Deficiency in Kitchen and Dining Services
Penalty
Summary
The facility failed to address concerns in a timely manner and did not ensure their Quality Assurance and Performance Improvement (QAPI) program committee thoroughly evaluated and identified areas in need of improvement. This deficiency was observed through a series of surveys, including an annual survey and multiple complaint surveys, all of which resulted in citations related to kitchen and dining services. Despite having approved corrective action plans in place, the facility did not monitor for quality assurance issues related to these services, except for dietary preferences, and failed to address repeated concerns raised in Resident Council meetings about food temperatures, condiments, portions, and variety. Interviews with the Administrator and Director of Nursing revealed that the facility had undergone a complete change in kitchen staffing, including the director, supervisor, and several cooks and aides, but there was no evidence that newly hired staff were educated on previously cited deficient practices. Observations during the annual survey indicated that the facility did not ensure recipes were followed, food was palatable, food was stored appropriately, and the kitchen was maintained in a clean and sanitary condition.
Removal Plan
- Ensuring staff were educated regarding appropriate kitchen and dining services
- Ensuring staff were educated on policies and procedures
- Conducting audits of resident meals
Facility Fails to Address Deficiencies in Resident Care and Staffing
Penalty
Summary
The facility failed to make good faith attempts to correct identified concerns as part of their Quality Assurance and Performance Improvement (QAPI) program, affecting all 105 residents. During the annual, extended, and complaint surveys, deficiencies were identified in areas such as activities of daily living assistance, wound care, range of motion needs, accident prevention, catheter care, nutritional needs, gastrostomy tube care, and pressure ulcer treatment. These deficiencies resulted in an Immediate Jeopardy situation.

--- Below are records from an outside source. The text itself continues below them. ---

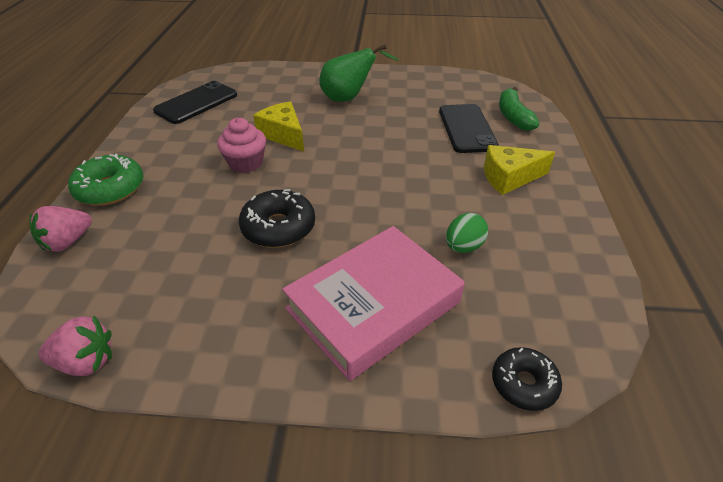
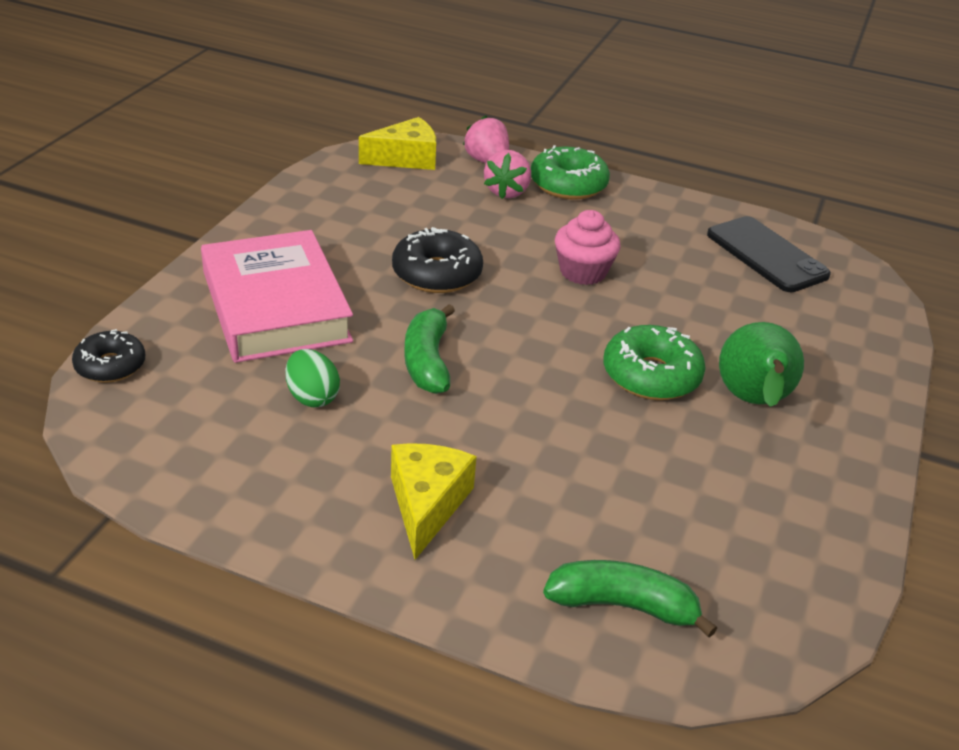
camera: 105 degrees right, 5 degrees down
(86, 362) = (329, 166): pink strawberry -> pink strawberry (507, 192)
(283, 135) = (646, 313): yellow cheese -> yellow cheese (406, 158)
(346, 127) = (651, 375): none -> green donut
(389, 206) = (427, 361): none -> green banana
(467, 128) = (598, 515): black phone -> none

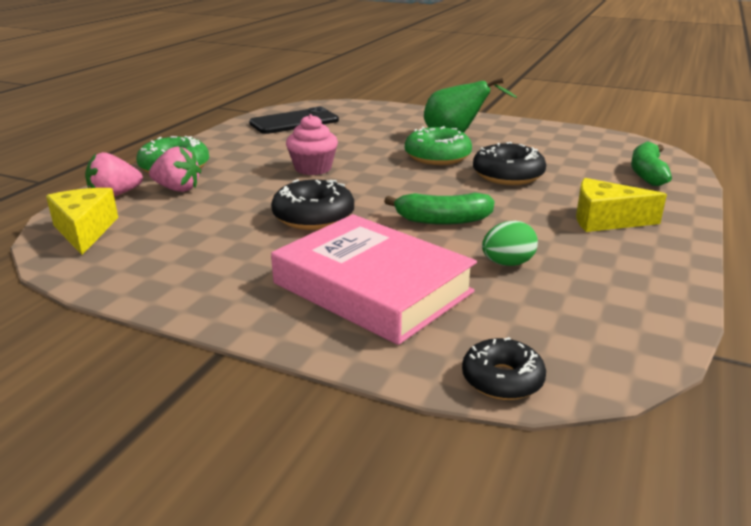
camera: 85 degrees left, 10 degrees down
(275, 306) = (372, 288): pink book -> pink book turned 60 degrees clockwise
(586, 436) = (508, 175): none -> black donut

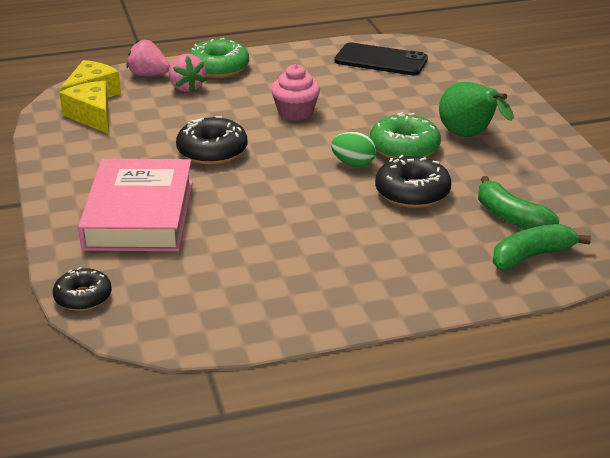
camera: 50 degrees right, 5 degrees up
(442, 220) = (276, 199): green banana -> green banana (510, 217)
(507, 263) = (238, 249): green egg -> green egg (353, 164)
(605, 220) = (379, 265): yellow cheese -> yellow cheese (92, 116)

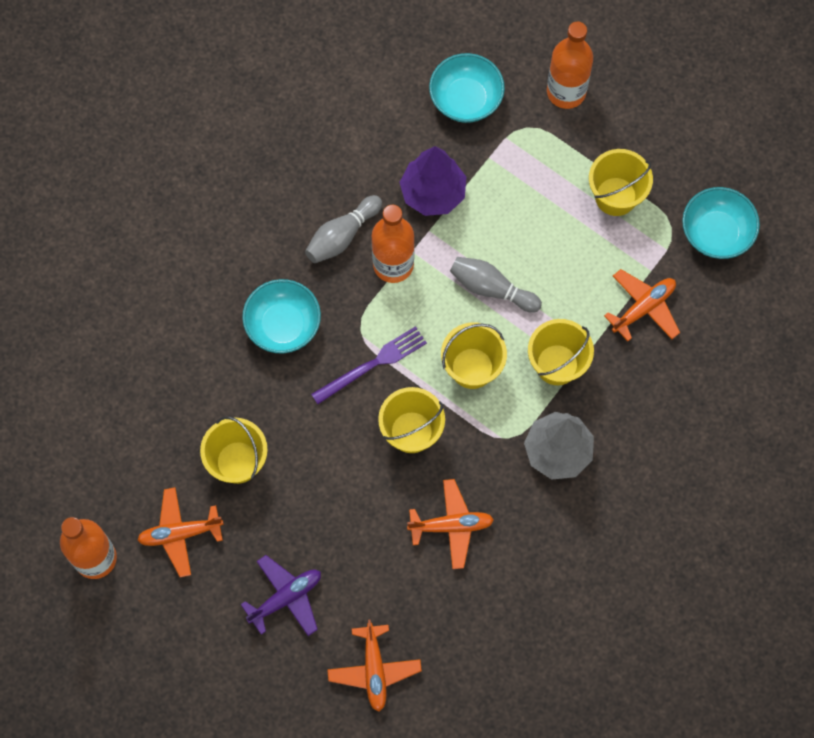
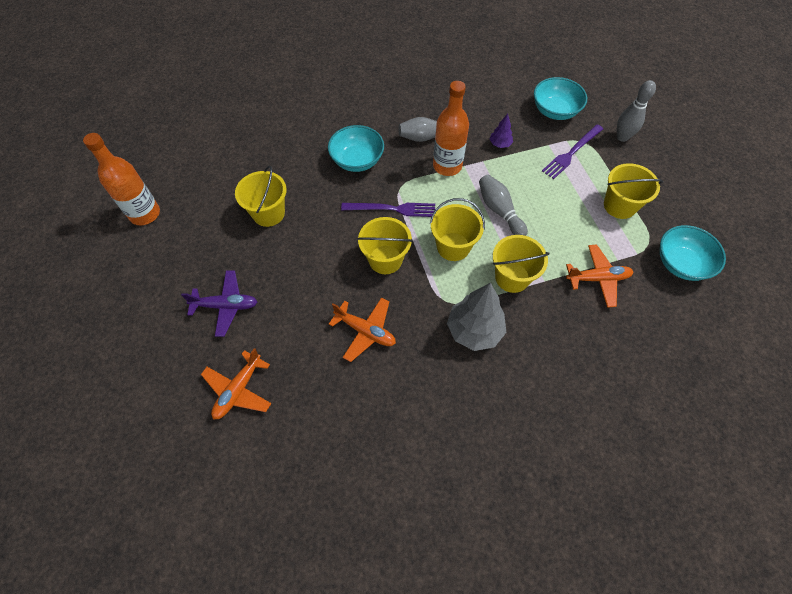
camera: 35 degrees right, 10 degrees down
(180, 533) = (201, 230): orange plane -> none
(433, 193) = (500, 144): purple tree -> purple tree, size x0.50
(522, 153) = (571, 153): none -> purple fork
(566, 92) = (622, 137): orange bottle -> grey bowling pin

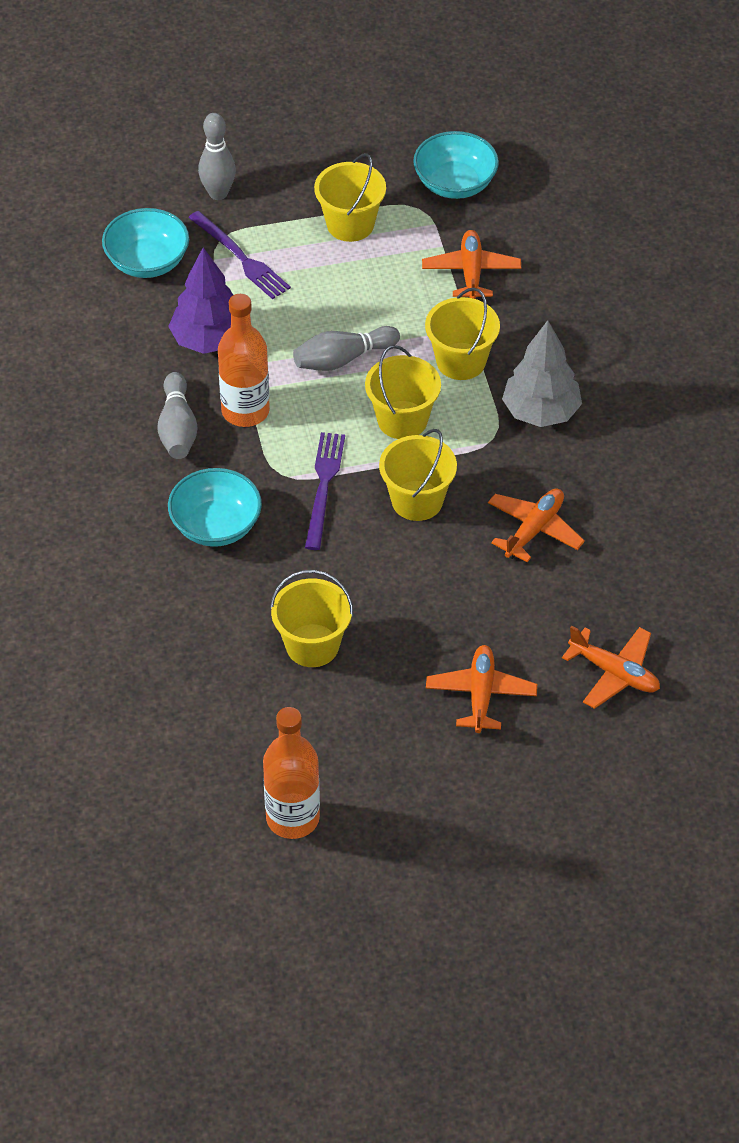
camera: 85 degrees left, 10 degrees down
(225, 306) = (481, 694): purple plane -> orange plane
(500, 144) = (209, 340): purple tree -> purple tree, size x2.02

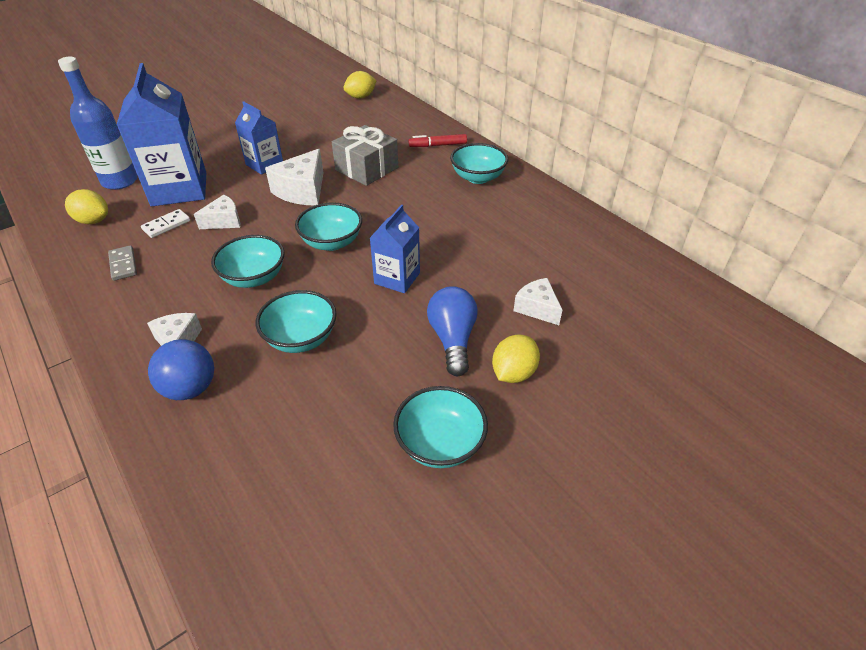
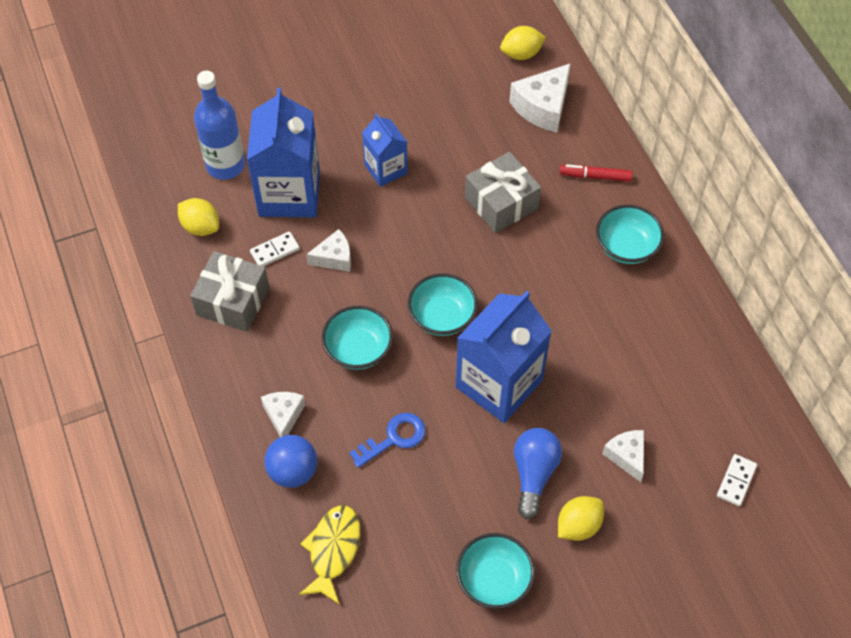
camera: 15 degrees right, 15 degrees up
(123, 265) = (233, 301): grey domino -> grey gift
(244, 456) = (333, 550): none -> yellow fish
(301, 338) = (394, 438): turquoise bowl -> blue key
(302, 191) = (422, 226): white cheese -> white cheese (542, 107)
(397, 278) = (499, 384): blue carton -> blue carton, size x1.78
(646, 307) = (736, 481): none -> white domino

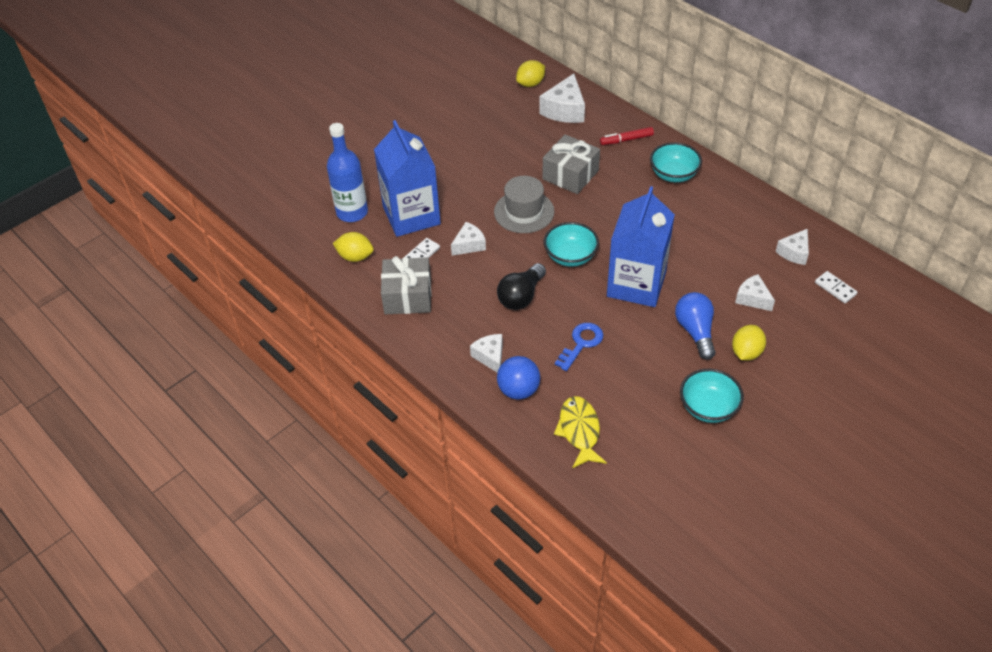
camera: 20 degrees left, 10 degrees down
(358, 349) = (521, 296): turquoise bowl -> black light bulb
(385, 169) = (474, 179): blue carton -> none
(420, 235) = (524, 212): none -> grey hat
(713, 412) = (794, 253): none -> white cheese
(736, 481) = (835, 288): white domino -> white domino turned 45 degrees counterclockwise

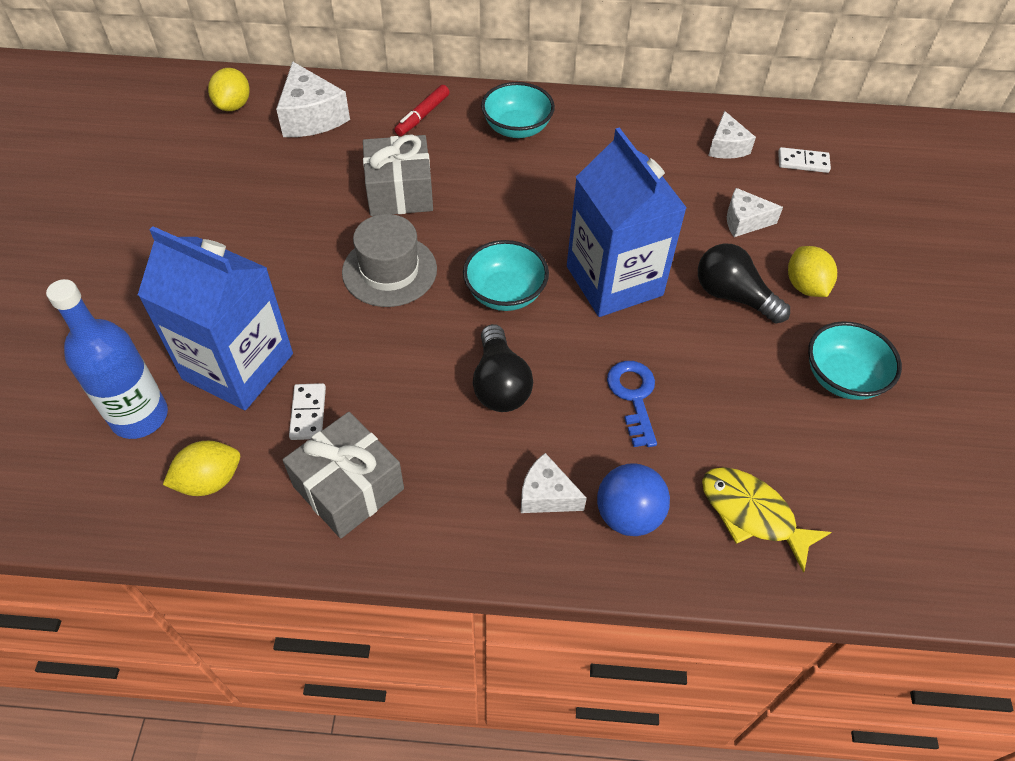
camera: 45 degrees left, 5 degrees up
(469, 245) = (362, 358): white cheese -> none
(695, 331) = (733, 296): blue light bulb -> black light bulb

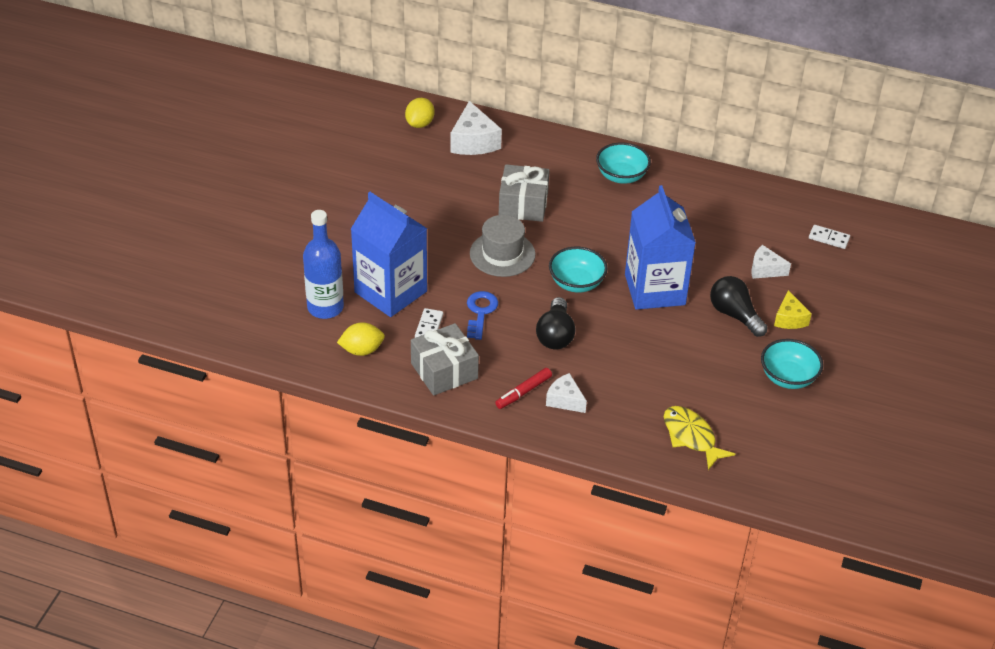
camera: 15 degrees right, 10 degrees down
(422, 116) = (554, 155): red marker -> red marker (523, 392)
(628, 515) = (612, 421): blue ball -> none
(633, 396) = (641, 359): blue key -> blue key (480, 312)
(726, 147) = (775, 217): white cheese -> none
(805, 286) = (789, 319): yellow lemon -> yellow cheese

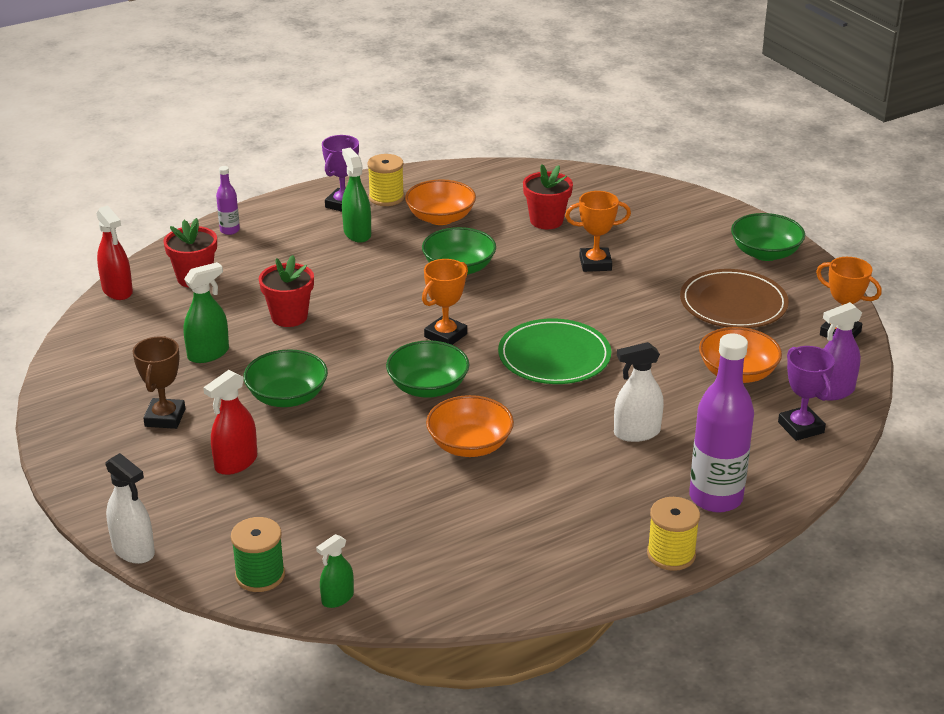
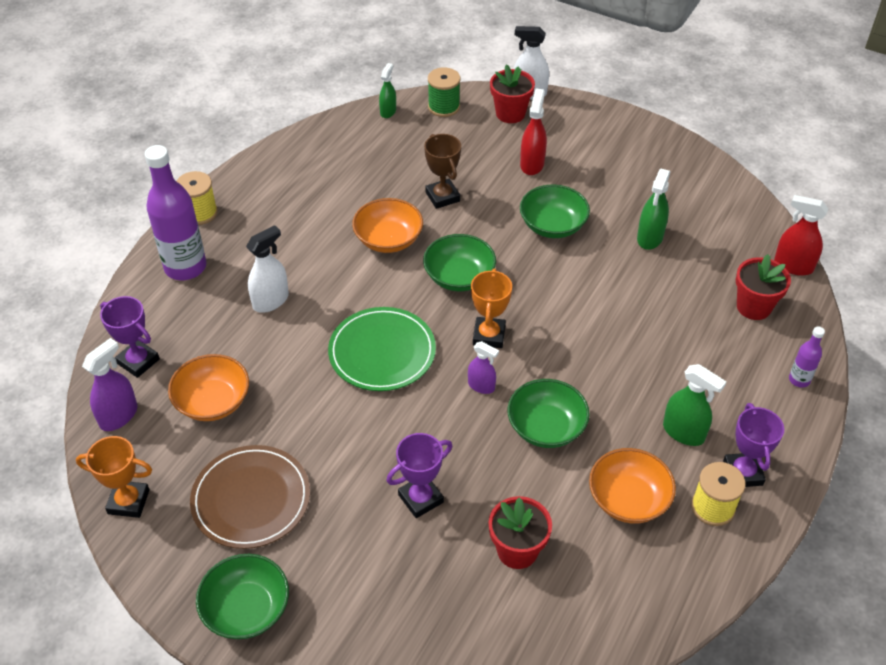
camera: 150 degrees right, 15 degrees up
(165, 418) = (615, 176): brown trophy -> brown trophy (442, 197)
(289, 317) = (632, 299): red flower pot -> red flower pot (510, 114)
(486, 307) = (481, 386): none -> purple spray bottle
(595, 263) = (420, 498): orange trophy -> purple trophy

Additionally, the facility was found deficient in maintaining sufficient staffing levels, which also led to an Immediate Jeopardy. The review of the facility's QAPI program revealed a lack of documentation regarding efforts to address these deficiencies, including the absence of goals or measures to track improvement. Interviews with staff, including the RN MDS Coordinator and the Regional Clinical Nurse, highlighted a lack of involvement and action in addressing these concerns. The RN MDS Coordinator, who was asked to fill in as the Interim DON, had not participated in QAPI meetings or addressed concerns, as she was informed it was unnecessary. The Regional Clinical Nurse confirmed that staffing had been an ongoing concern since February 2024, with no documented attempts to increase staffing levels.